Luke Kennard is a poet and writer of fiction. He won an Eric Gregory award in 2005 for his first collection of prose poems, The Solex Brothers (Stride Books), and his second collection of poetry, The Harbour Beyond the Movie (Salt, 2007), made him the youngest poet ever to be nominated for the Forward Poetry Prize for Best Collection. His criticism has appeared in Poetry London and The Times Literary Supplement, and his first fiction publication, Holophin (Penned in the Margins, 2012), won the Saboteur Award for Best Novella 2013. He lectures in Creative Writing at the University of Birmingham and his latest collection, A Lost Expression, was published by Salt in 2012.
No account of the last decade of UK poetry publishing would be complete without reference to Salt, the press which published dozens of debut poets and opened up the conversation about who gets to write poetry and who gets to hear it. Luke Kennard is a quintessential Salt poet – humorous and erudite; a curator of absurdities, not an autobiographer. Funnier than most, his wit is self-deprecating and utterly snark-free. The youngest poet ever shortlisted for a Forward Prize (he was 26 at the time), he’s also won awards for his comedy writing from the National Student Drama Festival.
A pig fell out of the sky.
It landed poorly, but it was not wounded.
‘Tell me,’ said the pig, ‘of cruelty;
Tell me of the sweet, stale smoke on your fingertips;
Tell me of your tinnitus and your unsightly body hairs.’
I heard a note that carried my will away
So instead I told the pig of obloquy and calumny,
And the pig was satisfied – which is no great stroke.
He slept a while, but presently awoke and squawked,
‘Teach me of satire and upper-body strength.’
I was born under the space between two stars,
So instead I beat a military tattoo with maracas
And sang about national identity and gender.
But this time the pig was not satisfied.
‘That is not what I asked for at all,’ he complained.
‘You have reneged on your promise.
You are no gentleman and have learned nothing
About yourself you did not already know.’
Now the pig was becoming transparent,
His form but condensation and mist.
I turned my back on the city.
I moved to a log cabin in Finland.
Where I never read magazines, just looked at the snow
And the silver light on the urns, and the pig-shaped absence.
I never shook off that pig-shaped absence.

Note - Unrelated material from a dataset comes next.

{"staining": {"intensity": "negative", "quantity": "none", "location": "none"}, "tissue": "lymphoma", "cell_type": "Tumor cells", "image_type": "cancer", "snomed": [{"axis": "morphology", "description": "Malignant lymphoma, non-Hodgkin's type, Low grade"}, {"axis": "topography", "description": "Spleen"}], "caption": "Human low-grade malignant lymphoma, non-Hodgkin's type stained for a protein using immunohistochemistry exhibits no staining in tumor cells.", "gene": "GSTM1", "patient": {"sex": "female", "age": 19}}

Oh, that I could harness thought plantations;
Perfect villages of memory,
The tree, ponderous with ravens;
The plastic bread in a plastic oven –
A gentleman proclaiming it delicious,
Winking, offstage, that he might be debunked;
And I, with my thunderous notebook,
Emerging from the vault, yesterday.
I know where to kick a shark, I know
The graceful bull, the loathsome dove;
That their apparent tranquility
Is rather silent, impotent terror.
May criticising me become forever redundant
That I might wake with a shriek of happiness.
May I never have to bury another leopard.
Let me be thought intelligent, even the kindest;
And when I am without sin,
Let me cast the first stone;
And when I am without pride,
Let them build a statue in my honour.
The unshelled peanuts pour down the flue
Like a throng of ecstatic bald men, dancing.
I put my hands into the flue and raise them.
I let the peanuts fall over my head.
I place a nut between my teeth.
It tastes of pencil lead.
I place the bad nut in an iron trough.
When the trough is full it is taken to the furnace.
The good nuts are portioned, weighed
And sealed into foil bags – but I am not involved in this.
We can eat as many nuts as we like.
We are all so sick of nuts we cry sometimes.